= Gangōji Garan Engi =

Japanese Buddhist text

Gangōji Garan Engi Narabi ni Ruki Shizaichō (元興寺伽藍縁起并流記資財帳), often abbreviated to Gangōji Garan Engi, is a Japanese Buddhist text. It is one volume in length and was compiled by an unnamed Buddhist monk in 747.

==Contents==

The text is made up of four major sections. The first relates the early history of Japanese Buddhism. It states that in 538 King Seong of Baekje introduced Buddhism to Japan. It tells of a struggle between pro-Buddhist Soga no Iname and an anti-Buddhist faction. This is followed by the construction of several temples, including Gangō-ji from which the text takes its title.

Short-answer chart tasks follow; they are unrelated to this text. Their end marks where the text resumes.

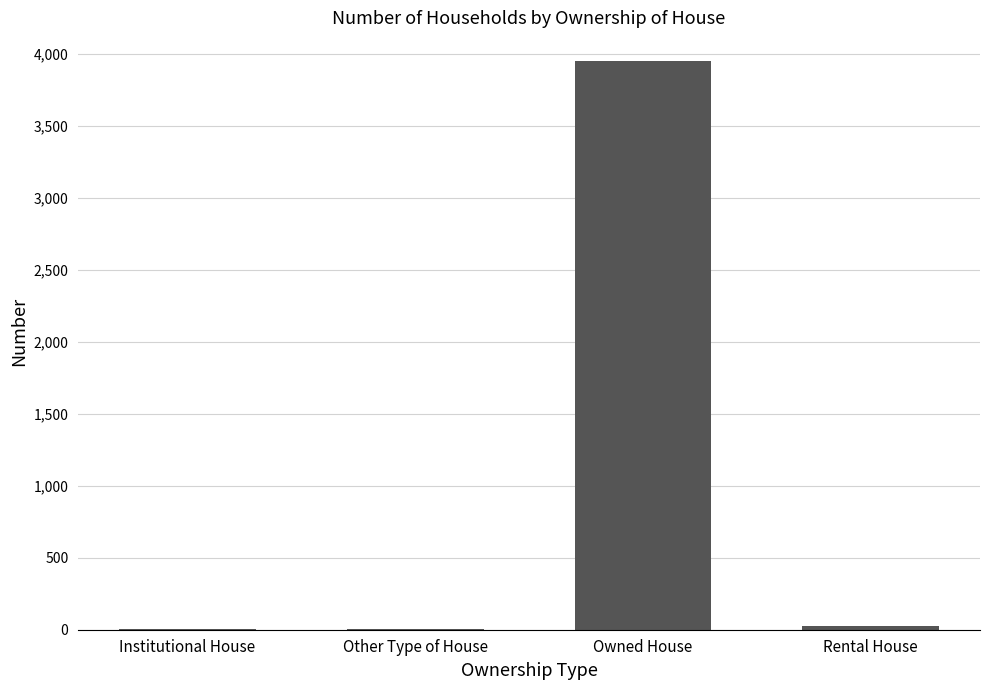

Where is the data nearest to the value 1976?

Rental House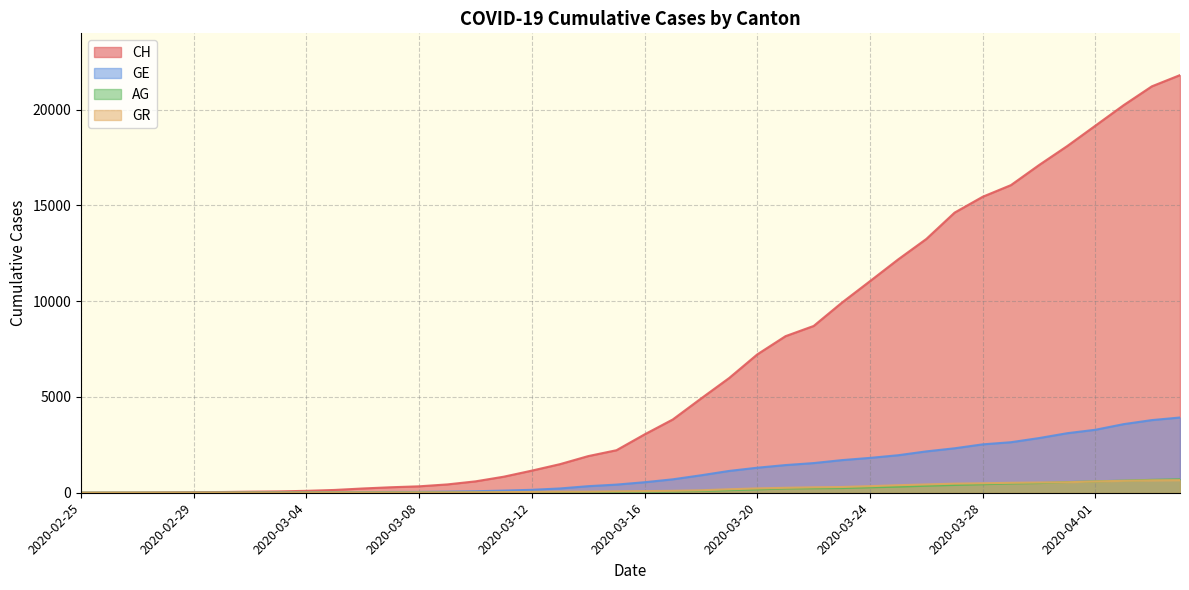

How many times do GR and GE cross each other?

1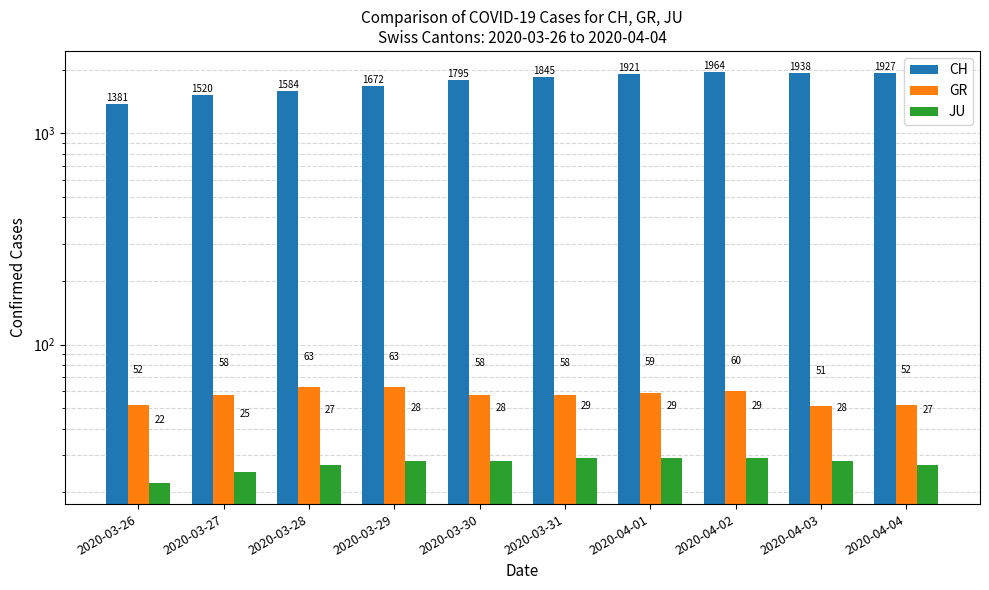

Which series has the largest range (max minus min)?

CH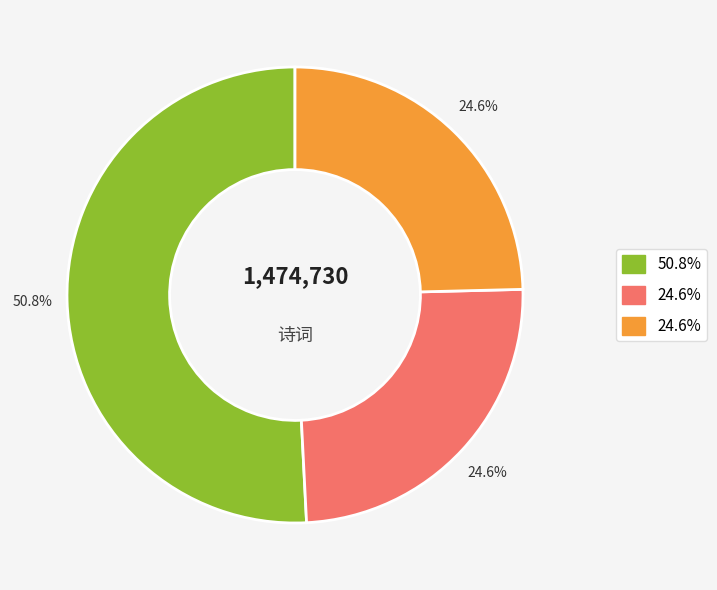

Is there any slice that represents more than half of the pie?

Yes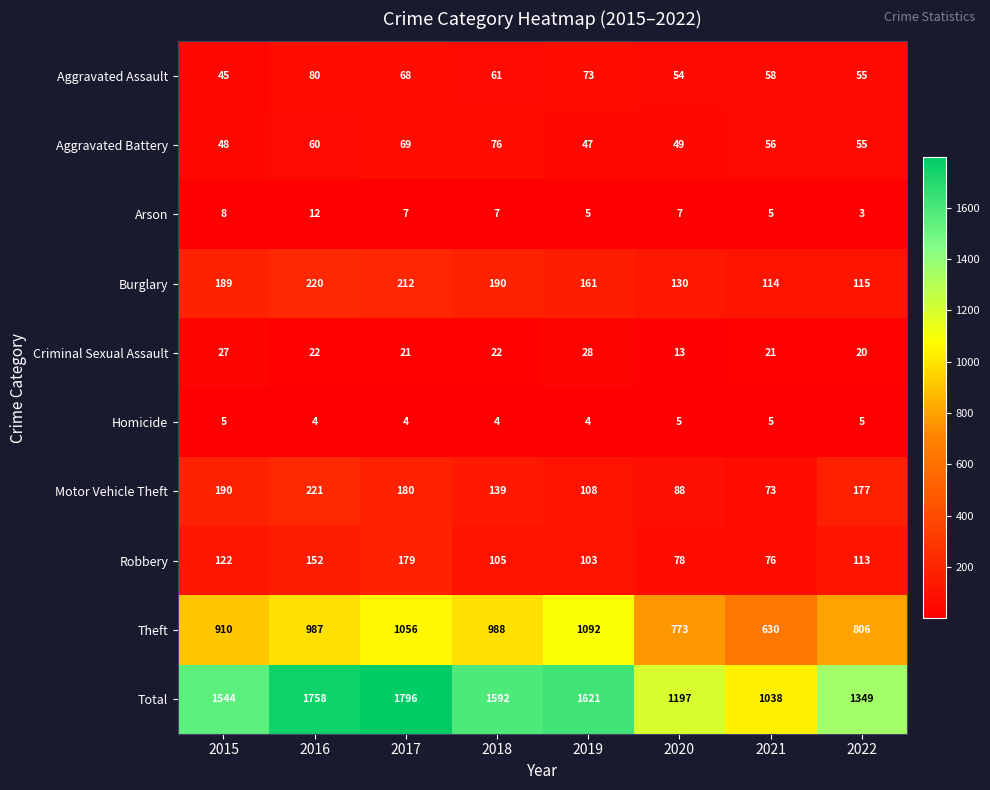

How many categories are shown in the chart?

8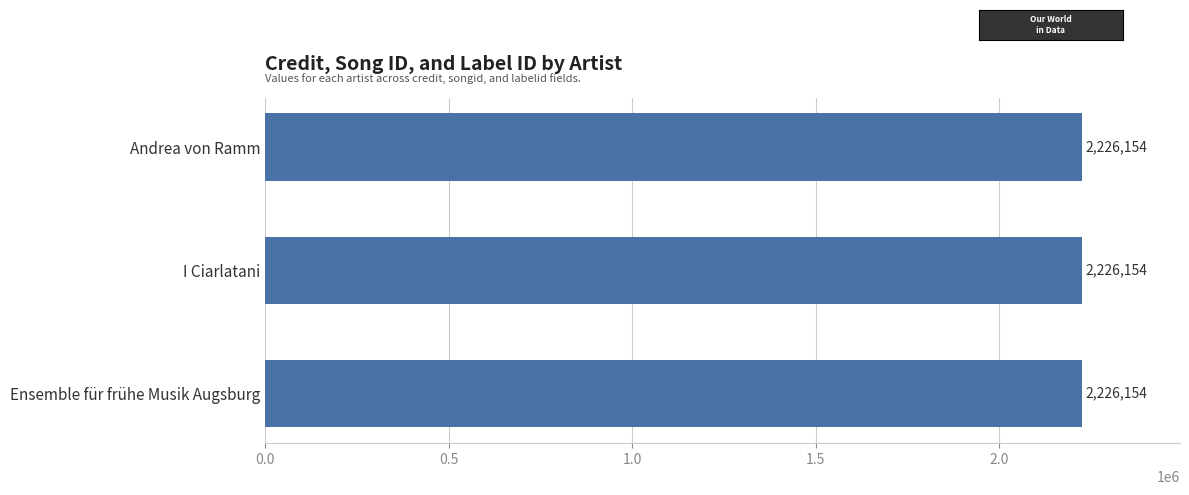

Is it true that songid equals 1072877 at Ensemble für frühe Musik Augsburg?

False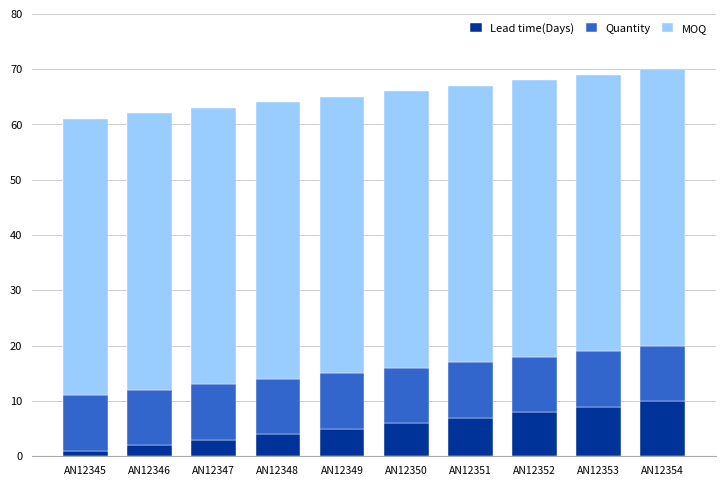

Which category has the highest value in the Lead time(Days) series?

AN12354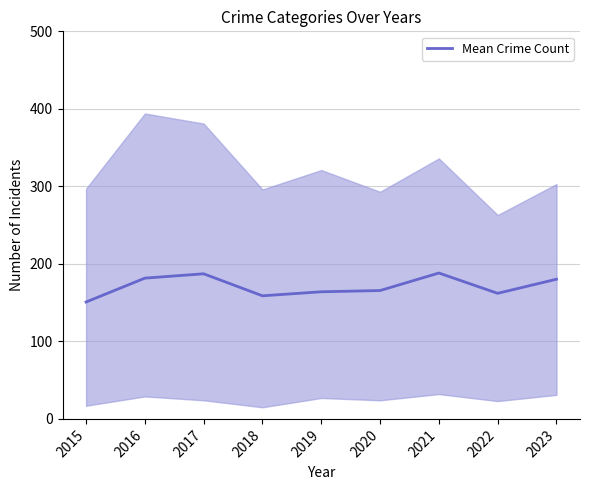

Reading left to right, list all the values displayed in this chart.

2015=150.8	2016=181.6	2017=187.2	2018=158.8	2019=164.0	2020=165.6	2021=188.2	2022=162.0	2023=180.2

The second and third sections reproduce the Asuka period stone inscriptions found on the tower finial as well as those found on a Buddhist statue.

The final section is a list of the temple assets. This includes population, rice paddies, and wells.

==Importance==

The text is a primary source for early Buddhist history in Japan. Particularly well known is that the date given for the introduction of Buddhism from Baekje, 538, differs from that given in the Nihon Shoki, 552. In addition, the reproduction of the stone inscriptions are considered valuable resource for the study of Old Japanese.